Hasta que la Luna de las Flores (Welas ta Nawop) acaba con todo acovachamiento. Pues es entonces cuando el Okä Nek’Chiam llega. En tiempos paralelos al ordinario solsticio de invierno, la tierra se regenera pues la luz comienza a crecer, el día a empoderarse frente a la noche. La rueda de la vida emprende un nuevo giro, más no sin las plegarias correspondientes: “¡Danos Señora, Madre Llorona tus aguas para tener frutos abundantes!…” El tambor suena, la Madre Lluvia oye. Sus lágrimas han de caer sobre el monte, lavar su follaje, diluir el polvo, alimentar las raíces. La vida se manifiesta en color verde. Y aunque carente de frutos aún, el monte florece, mientras el canto de los pájaros despabila del largo y oscuro sueño pasado. La abundancia está por llegar…
Cosecharás tu siembra
Y habrá una Luna de la Algarroba (Welas ta Yachup), pues luce madura en el monte; mientras la caza se vuelve abundante como los peces en el río. La alegría impera, y con ellas, la celebración. Es tiempo de ceremonias, de renovar votos con la madre Tierra, con quien todo lo provee desde su seno. Las vainas de algarroba madura ya machacadas tendrán destino de fermentación en el hueco de un palo borracho panzón, aquel en torno a quienes habrá cantos y danzas a la espera de la aloja. Y entonces, sí, con el sonido de tambores las comunidades vecinas serán invitadas a la Gran Reunión.

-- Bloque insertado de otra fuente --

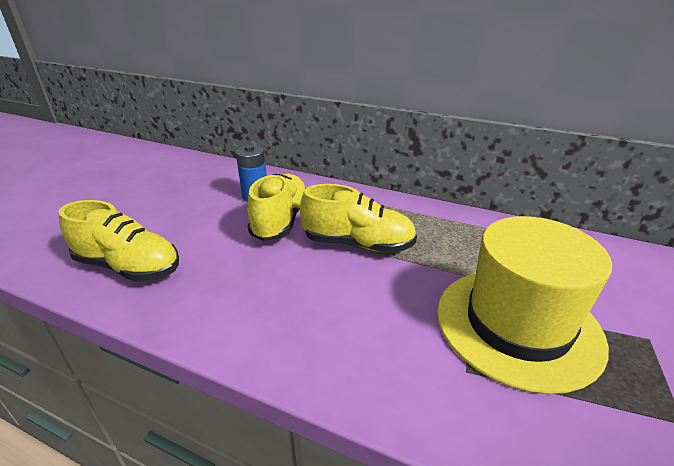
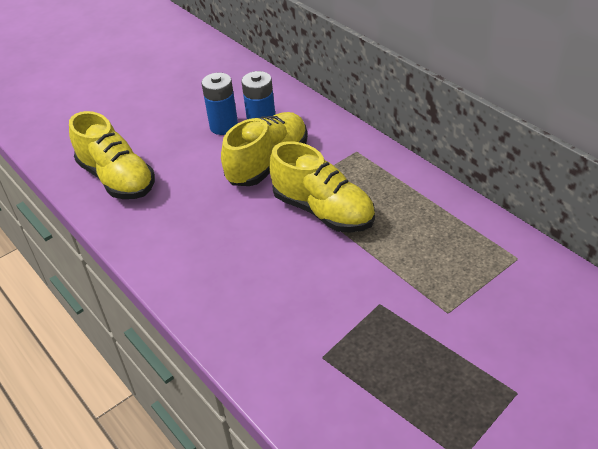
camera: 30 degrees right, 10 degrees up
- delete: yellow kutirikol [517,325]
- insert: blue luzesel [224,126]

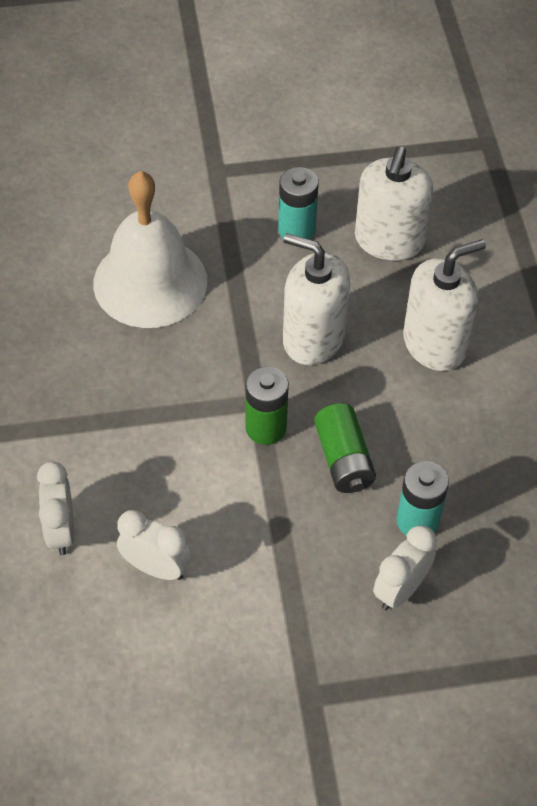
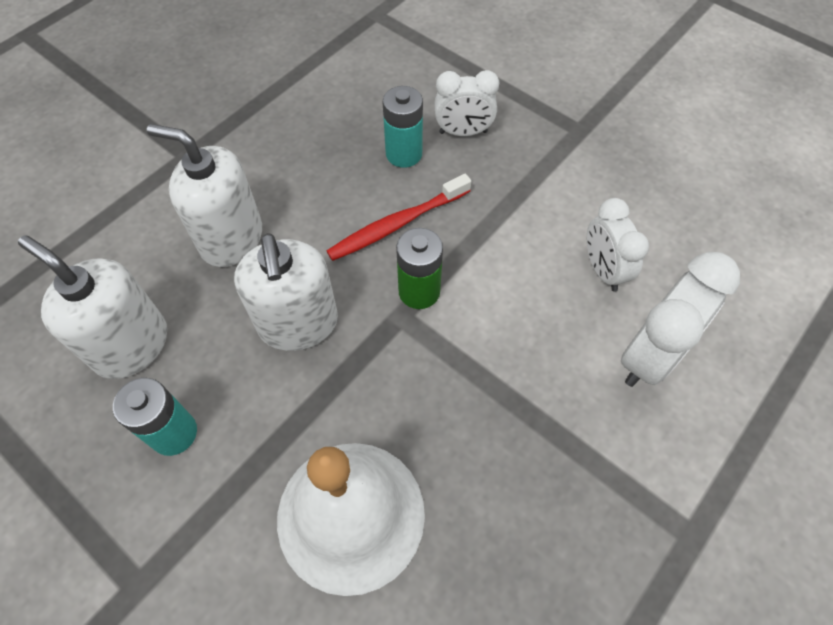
camera: 130 degrees left, 5 degrees up
- replace: green luzesel [343,459] to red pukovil [397,224]
- rotate: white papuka [389,240] = [131,345] 120 degrees counterclockwise
- resize: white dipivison [61,530] = [650,356] x1.50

La provisión total llegará con la Luna de la Cosecha (Welas ta Lup), pues indica la maduración de todos los frutos del monte. Descansará entonces la Madre Tierra, repondrá energías para lo que vendrá. Es tiempo de calma y pausa, antes de que el frío arribe una vez más y la historia vuelva a comenzar.
Un nuevo año, un nuevo ciclo: nacer, crecer, vivir y volver a nacer. Tan simple y profundo como la vida misma, como el Okä Nek’ Chiam al que los wichís dieron bautizo; pero al que la sabia naturaleza a todos ofrenda con su sola y noble existencia.